Something shifted in my perception as I absorbed the words on the MRI report that day. As if a well worn cog suddenly slipped out of it’s groove and no longer fit in the machinery it was created for. I know how Dorothy must have felt as she peaked behind the Wizard’s curtain in the land of Oz, then awoke in her own bed as if it had all been a dream.
My jolt was sudden, permanent, and without my permission. For days, into weeks, nothing seemed real or important. I wasn’t even sure if there was a point to getting out of bed, eating, or attempting to converse. I felt uncaring, selfish, and detached from even those I loved most. I wanted to shout at everyone I encountered who asked politely and without any true concern, “How are you today?” (i.e. the grocer clerk), “I have a f*ing BRAIN TUMOR! How are you?” so I worked hard to (usually) keep my mouth shut and just nod semi-politely.

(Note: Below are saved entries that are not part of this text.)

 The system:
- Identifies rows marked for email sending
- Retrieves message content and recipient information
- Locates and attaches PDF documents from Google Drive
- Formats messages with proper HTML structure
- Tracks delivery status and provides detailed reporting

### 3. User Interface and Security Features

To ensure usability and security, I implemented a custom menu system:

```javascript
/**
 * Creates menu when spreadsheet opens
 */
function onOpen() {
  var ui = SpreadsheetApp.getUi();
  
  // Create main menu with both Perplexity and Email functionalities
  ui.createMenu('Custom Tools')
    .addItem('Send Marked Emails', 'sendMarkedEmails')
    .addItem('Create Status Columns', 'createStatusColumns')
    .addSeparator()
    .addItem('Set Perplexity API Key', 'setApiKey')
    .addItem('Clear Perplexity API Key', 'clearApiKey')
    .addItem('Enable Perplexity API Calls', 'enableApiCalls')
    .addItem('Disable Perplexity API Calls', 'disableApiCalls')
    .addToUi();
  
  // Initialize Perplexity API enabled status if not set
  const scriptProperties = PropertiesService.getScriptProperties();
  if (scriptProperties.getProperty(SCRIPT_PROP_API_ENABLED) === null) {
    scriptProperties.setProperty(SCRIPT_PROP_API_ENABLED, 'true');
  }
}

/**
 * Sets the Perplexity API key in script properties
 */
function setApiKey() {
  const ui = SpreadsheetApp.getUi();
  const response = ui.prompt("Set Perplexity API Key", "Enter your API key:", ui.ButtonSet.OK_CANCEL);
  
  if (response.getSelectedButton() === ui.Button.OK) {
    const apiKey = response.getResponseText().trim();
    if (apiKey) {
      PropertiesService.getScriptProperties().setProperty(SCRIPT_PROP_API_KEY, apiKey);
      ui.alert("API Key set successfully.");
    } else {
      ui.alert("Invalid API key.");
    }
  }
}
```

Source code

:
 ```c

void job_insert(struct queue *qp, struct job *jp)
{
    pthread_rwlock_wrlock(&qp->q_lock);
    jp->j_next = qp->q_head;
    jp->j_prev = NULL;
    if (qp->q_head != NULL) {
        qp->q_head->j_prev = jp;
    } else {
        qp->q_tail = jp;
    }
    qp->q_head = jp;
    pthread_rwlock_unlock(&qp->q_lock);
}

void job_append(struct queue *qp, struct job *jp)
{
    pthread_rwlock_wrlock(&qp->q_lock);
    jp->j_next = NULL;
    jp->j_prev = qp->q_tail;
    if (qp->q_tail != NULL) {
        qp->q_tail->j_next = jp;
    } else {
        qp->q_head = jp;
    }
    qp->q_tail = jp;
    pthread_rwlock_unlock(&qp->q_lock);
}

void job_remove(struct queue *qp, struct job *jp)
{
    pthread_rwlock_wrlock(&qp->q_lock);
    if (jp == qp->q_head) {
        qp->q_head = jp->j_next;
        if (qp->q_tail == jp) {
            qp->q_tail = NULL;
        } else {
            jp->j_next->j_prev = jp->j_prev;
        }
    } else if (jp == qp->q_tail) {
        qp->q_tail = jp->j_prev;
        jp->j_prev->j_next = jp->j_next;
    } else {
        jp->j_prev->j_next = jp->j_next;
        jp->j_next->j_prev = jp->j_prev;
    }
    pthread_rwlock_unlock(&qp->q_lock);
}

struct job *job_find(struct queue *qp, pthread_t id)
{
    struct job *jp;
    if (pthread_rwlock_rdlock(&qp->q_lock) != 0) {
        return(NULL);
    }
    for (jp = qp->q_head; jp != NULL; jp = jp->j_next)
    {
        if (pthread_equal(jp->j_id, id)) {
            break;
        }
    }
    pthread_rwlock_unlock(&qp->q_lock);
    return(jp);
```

All at once, I could see the entire planet as if I were standing on the moon with a giant telescope, AND only the very center of my brain as if looking at it through a powerful microscope. Disorienting. A little bit.
The extremely self-centered portion of my ego believes that nothing outside of my brain, particularly my brain stem upon which Bob has made himself at home, matters at all; while the portion of out-of-body me up on the moon, sees the giant sparkly web (of course it’s sparkly, it’s still MY perception) connecting every being, every breath, every thought since Creation began.
I am in free-fall, alternately reaching out to cling to everything I knew and letting go with faith that all is as it should be.
I know that I am not alone in having an unexpected and sudden life-changing event. Writing it down may help me to process and integrate this shift.
As always, thank you for reading and being a part of my journey.
More will be revealed, it constantly is.